Truth is always relative to a structure, but in the case of arithmetic, when we say "true" without qualifying it, we mean in the standard model: the natural numbers. But there are other models, and in those $\varphi$ will be false. Exactly because it is not provable from Robinson arithmetic.
A: "The completeness theorem states that in a first order theory everything that is true is provable." No it doesn't.
To say standard first order logic is complete is to say that if some premisses $\Gamma$ semantically entail a conclusion $\varphi$, then there is a formal proof from the premisses $\Gamma$ to the conclusion $\varphi$.
To say that a first order theory with axioms $\Gamma$ is (negation) incomplete is to say that there is some $\varphi$ such that $\Gamma$ entails neither $\varphi$ nor $\neg\varphi$.
It is obvious you can have an incomplete theory with a complete first-order logic (just omit some needed axioms from the theory).

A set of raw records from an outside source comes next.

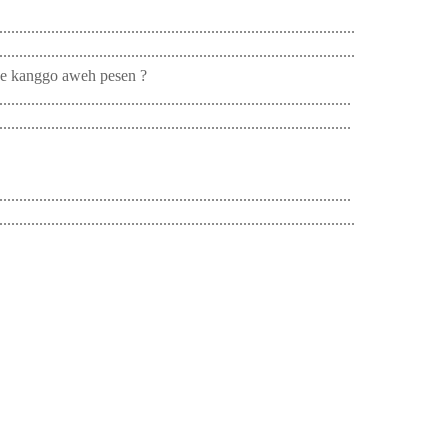
.......................................................................................
.........................................................................................
ake kanggo aweh pesen
?
......................................................................................
........................................................................................
......................................................................................
.........................................................................................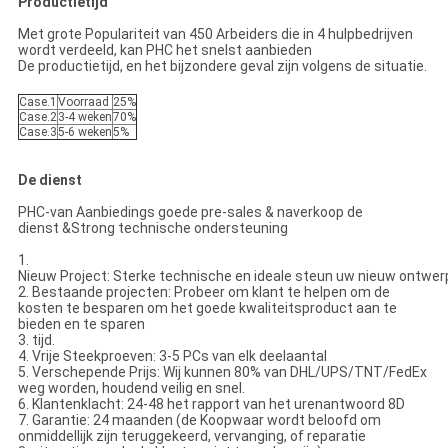
Productietijd
Met grote Populariteit van 450 Arbeiders die in 4 hulpbedrijven
wordt verdeeld, kan PHC het snelst aanbieden
De productietijd, en het bijzondere geval zijn volgens de situatie.
Case.1
Voorraad
25%
Case.2
3-4 weken
70%
Case.3
5-6 weken
5%
De dienst
PHC-van Aanbiedings goede pre-sales & naverkoop de
dienst &Strong technische ondersteuning
1.
Nieuw Project: Sterke technische en ideale steun uw nieuw ontwer
2. Bestaande projecten: Probeer om klant te helpen om de
kosten te besparen om het goede kwaliteitsproduct aan te
bieden en te sparen
3. tijd.
4. Vrije Steekproeven: 3-5 PCs van elk deelaantal
5. Verschepende Prijs: Wij kunnen 80% van DHL/UPS/TNT/FedEx
weg worden, houdend veilig en snel.
6. Klantenklacht: 24-48 het rapport van het urenantwoord 8D
7. Garantie: 24 maanden (de Koopwaar wordt beloofd om
onmiddellijk zijn teruggekeerd, vervanging, of reparatie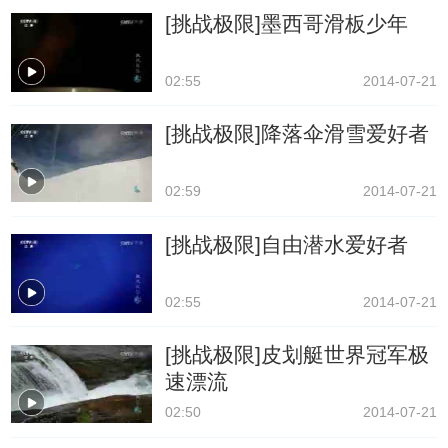
[挑战极限]墨西哥滑板少年
02:55
2014-07-21
[挑战极限]降落伞滑雪爱好者
02:59
2014-07-21
[挑战极限]自由潜水爱好者
02:55
2014-07-21
[挑战极限]皮划艇世界冠军极
速漂流
02:50
2014-07-21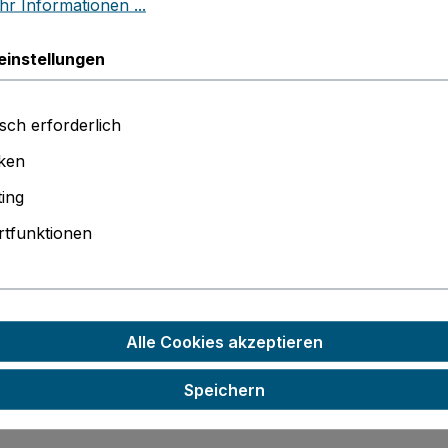
r Informationen ...
einstellungen
ür flexible Teile, Dichtungen oder stoßabsorbierende Kom
sch erforderlich
trotz Elastizität
iken
ing
ion für saubere, glatte Oberflächen
tfunktionen
uckern
typen, funktionale Bauteile oder flexible Alltagsgegenständ
Alle Cookies akzeptieren
ensdauer
Speichern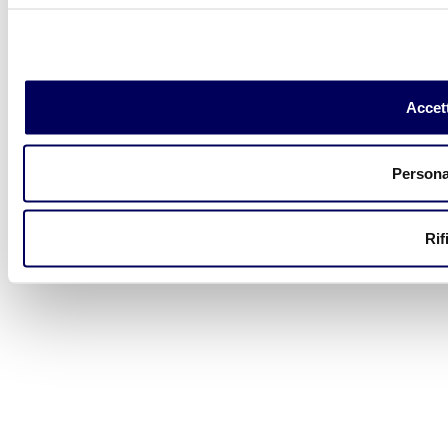
Accett
Persona
Rif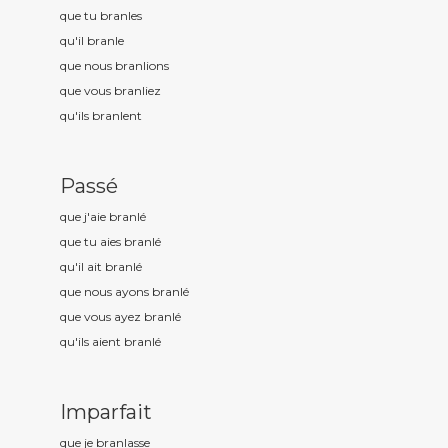
que tu branl
es
qu'il branl
e
que nous branl
ions
que vous branl
iez
qu'ils branl
ent
Passé
que j'aie branl
é
que tu aies branl
é
qu'il ait branl
é
que nous ayons branl
é
que vous ayez branl
é
qu'ils aient branl
é
Imparfait
que je branl
asse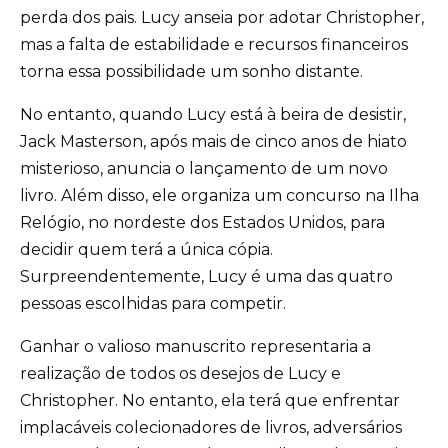
perda dos pais. Lucy anseia por adotar Christopher,
mas a falta de estabilidade e recursos financeiros
torna essa possibilidade um sonho distante.
No entanto, quando Lucy está à beira de desistir,
Jack Masterson, após mais de cinco anos de hiato
misterioso, anuncia o lançamento de um novo
livro. Além disso, ele organiza um concurso na Ilha
Relógio, no nordeste dos Estados Unidos, para
decidir quem terá a única cópia.
Surpreendentemente, Lucy é uma das quatro
pessoas escolhidas para competir.
Ganhar o valioso manuscrito representaria a
realização de todos os desejos de Lucy e
Christopher. No entanto, ela terá que enfrentar
implacáveis colecionadores de livros, adversários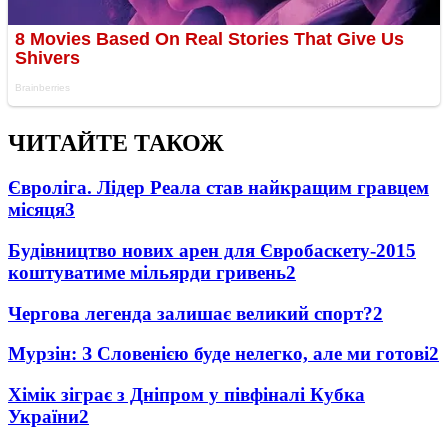
ЧИТАЙТЕ ТАКОЖ
Євроліга. Лідер Реала став найкращим гравцем
місяця
3
Будівництво нових арен для Євробаскету-2015
коштуватиме мільярди гривень
2
Чергова легенда залишає великий спорт?
2
Мурзін: З Словенією буде нелегко, але ми готові
2
Хімік зіграє з Дніпром у півфіналі Кубка
України
2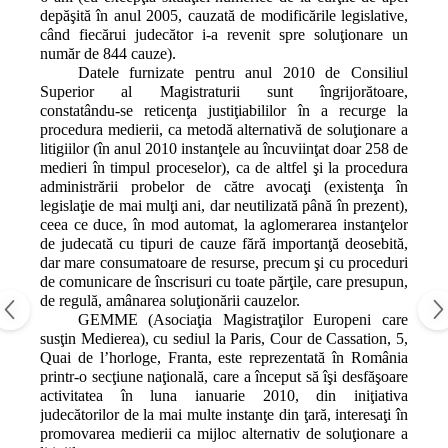
depăşită în anul 2005, cauzată de modificările legislative,
când fiecărui judecător i‑a revenit spre soluţionare un
număr de 844 cauze).
Datele furnizate pentru anul 2010 de Consiliul
Superior al Magistraturii sunt îngrijorătoare,
constatându‑se reticenţa justiţiabililor în a recurge la
procedura medierii, ca metodă alternativă de soluţionare a
litigiilor (în anul 2010 instanţele au încuviinţat doar 258 de
medieri în timpul proceselor), ca de altfel şi la procedura
administrării probelor de către avocaţi (existenţa în
legislaţie de mai mulţi ani, dar neutilizată până în prezent),
ceea ce duce, în mod automat, la aglomerarea instanţelor
de judecată cu tipuri de cauze fără importanţă deosebită,
dar mare consumatoare de resurse, precum şi cu proceduri
de comunicare de înscrisuri cu toate părţile, care presupun,
de regulă, amânarea soluţionării cauzelor.
GEMME (Asociaţia Magistraţilor Europeni care
susţin Medierea), cu sediul la Paris, Cour de Cassation, 5,
Quai de l’horloge, Franta, este reprezentată în România
printr‑o secţiune naţională, care a început să îşi desfăşoare
activitatea în luna ianuarie 2010, din iniţiativa
judecătorilor de la mai multe instanţe din ţară, interesaţi în
promovarea medierii ca mijloc alternativ de soluţionare a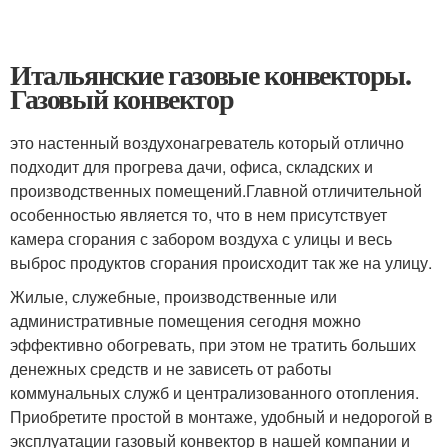
Итальянские газовые конвекторы.
Газовый конвектор
это настенный воздухонагреватель который отлично
подходит для прогрева дачи, офиса, складских и
производственных помещений.Главной отличительной
особенностью является то, что в нем присутствует
камера сгорания с забором воздуха с улицы и весь
выброс продуктов сгорания происходит так же на улицу.
Жилые, служебные, производственные или
административные помещения сегодня можно
эффективно обогревать, при этом не тратить больших
денежных средств и не зависеть от работы
коммунальных служб и централизованного отопления.
Приобретите простой в монтаже, удобный и недорогой в
эксплуатации газовый конвектор в нашей компании и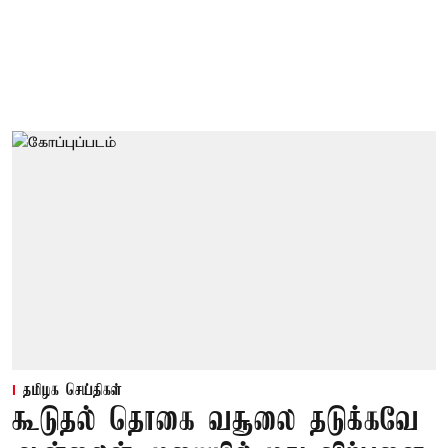
தமிழக செய்திகள்
கூடுதல் தொகை வசூலை தடுக்கவே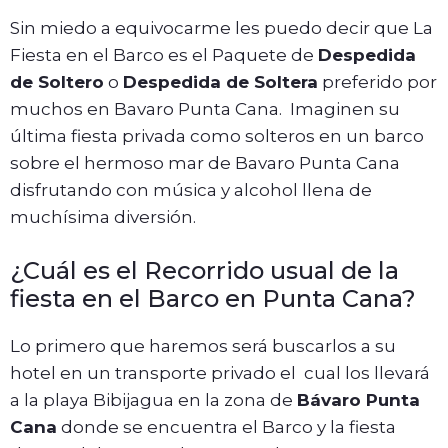
Sin miedo a equivocarme les puedo decir que La
Fiesta en el Barco es el Paquete de
Despedida
de Soltero
o
Despedida de Soltera
preferido por
muchos en Bavaro Punta Cana. Imaginen su
última fiesta privada como solteros en un barco
sobre el hermoso mar de Bavaro Punta Cana
disfrutando con música y alcohol llena de
muchísima diversión.
¿Cuál es el Recorrido usual de la
fiesta en el Barco en Punta Cana?
Lo primero que haremos será buscarlos a su
hotel en un transporte privado el cual los llevará
a la playa Bibijagua en la zona de
Bávaro Punta
Cana
donde se encuentra el Barco y la fiesta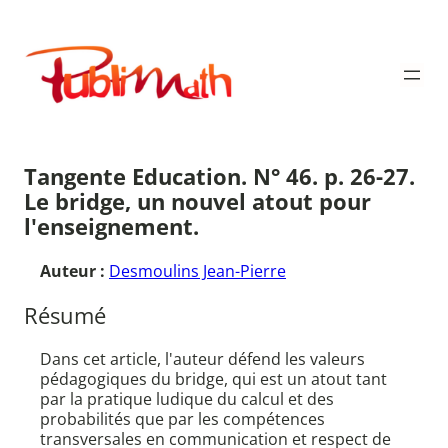
Aller
au
Publimath
contenu
Tangente Education. N° 46. p. 26-27.
Le bridge, un nouvel atout pour
l'enseignement.
Auteur :
Desmoulins Jean-Pierre
Résumé
Dans cet article, l'auteur défend les valeurs
pédagogiques du bridge, qui est un atout tant
par la pratique ludique du calcul et des
probabilités que par les compétences
transversales en communication et respect de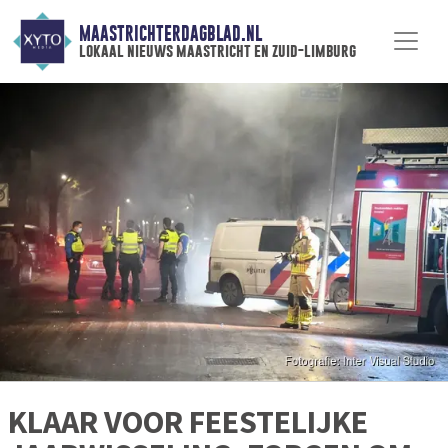
MAASTRICHTERDAGBLAD.NL
lokaal nieuws maastricht en zuid-limburg
KLAAR VOOR FEESTELIJKE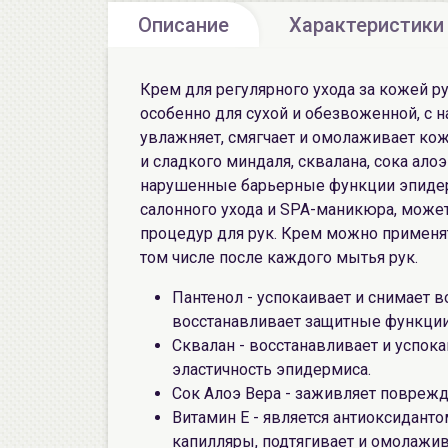
Описание
Характеристики
Крем для регулярного ухода за кожей ру
особенно для сухой и обезвоженной, с
увлажняет, смягчает и омолаживает кож
и сладкого миндаля, сквалана, сока алоэ
нарушенные барьерные функции эпидер
салонного ухода и SPA-маникюра, може
процедур для рук. Крем можно применят
том числе после каждого мытья рук.
Пантенол - успокаивает и снимает 
восстанавливает защитные функции
Сквалан - восстанавливает и успок
эластичность эпидермиса.
Сок Алоэ Вера - заживляет поврежд
Витамин Е - является антиоксиданто
капилляры, подтягивает и омолажив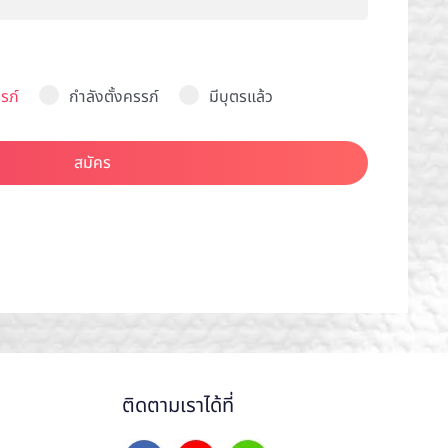
รภ์
กำลังตั้งครรภ์
มีบุตรแล้ว
สมัคร
ติดตามเราได้ที่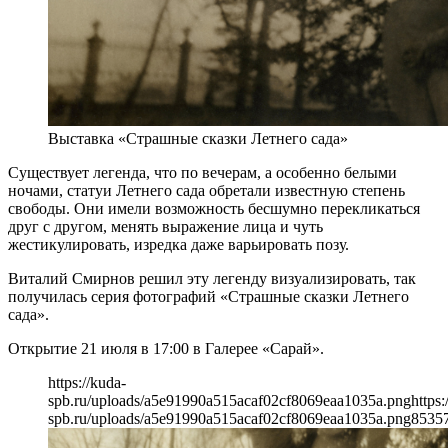
Выставка «Страшные сказки Летнего сада»
Существует легенда, что по вечерам, а особенно белыми
ночами, статуи Летнего сада обретали известную степень
свободы. Они имели возможность бесшумно перекликаться
друг с другом, менять выражение лица и чуть
жестикулировать, изредка даже варьировать позу.
Виталий Смирнов решил эту легенду визуализировать, так
получилась серия фотографий «Страшные сказки Летнего
сада».
Открытие 21 июля в 17:00 в Галерее «Сарай».
https://kuda-
spb.ru/uploads/a5e91990a515acaf02cf8069eaa1035a.png
https:
spb.ru/uploads/a5e91990a515acaf02cf8069eaa1035a.png
853
5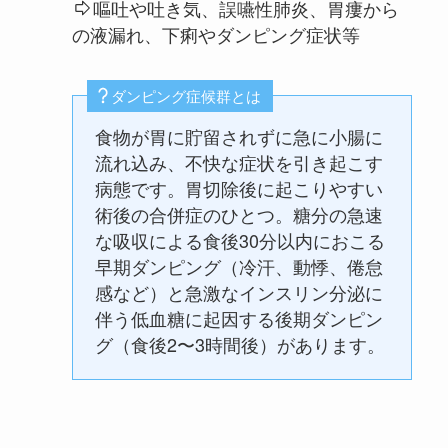
嘔吐や吐き気、誤嚥性肺炎、胃瘻から
の液漏れ、下痢やダンピング症状等
ダンピング症候群とは
食物が胃に貯留されずに急に小腸に
流れ込み、不快な症状を引き起こす
病態です。胃切除後に起こりやすい
術後の合併症のひとつ。糖分の急速
な吸収による食後30分以内におこる
早期ダンピング（冷汗、動悸、倦怠
感など）と急激なインスリン分泌に
伴う低血糖に起因する後期ダンピン
グ（食後2〜3時間後）があります。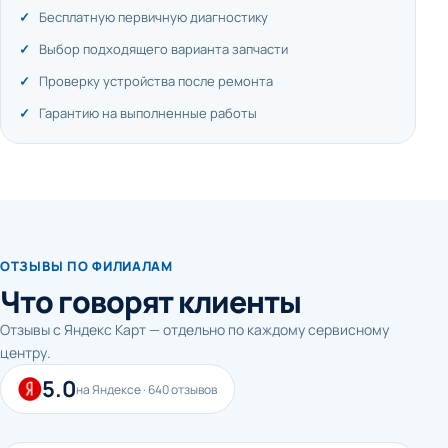
Бесплатную первичную диагностику
Выбор подходящего варианта запчасти
Проверку устройства после ремонта
Гарантию на выполненные работы
ОТЗЫВЫ ПО ФИЛИАЛАМ
Что говорят клиенты
Отзывы с Яндекс Карт — отдельно по каждому сервисному
центру.
5.0
на Яндексе · 640 отзывов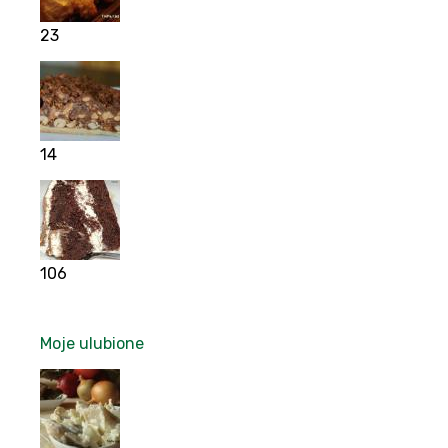
23
14
106
Moje ulubione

What is not obvious, of course, but which we get from Gödel, is that some first order theories are in a good sense incompletable.
Any introductory text should explain this. Try for example my Gödel Without (Too Many) Tears which you can freely download from https://www.logicmatters.net/igt -- see page 6.
A: Here is a description of the incompleteness theorems for a layman:
Four words: provable, there exists a proof that an proposition is true; refutable, there exists a proof that an proposition is false; decidable, is said of a proposition that is either provable or refutable; undecidable, is said of a proposition that is neither provable nor refutable.
Incompleteness theorem 1: by formulating the following theorem "G: the theorem called G is not provable within the theory T", Gödel shows that G is necessarily undecidable, because G being provable leads to a contradiction and G being refutable leads to a contradiction.
Incompleteness theorem 2: a proof for the coherence of theory T is a proof that no proposition in T is both True and False. However, the existence of theorem G inside T makes this exercise of "knowing if it is not both True and False at the same time" impossible for G. Thus, there does not exist a proof of coherence for T; otherwise through this proof of coherence, one could know the truth value of G.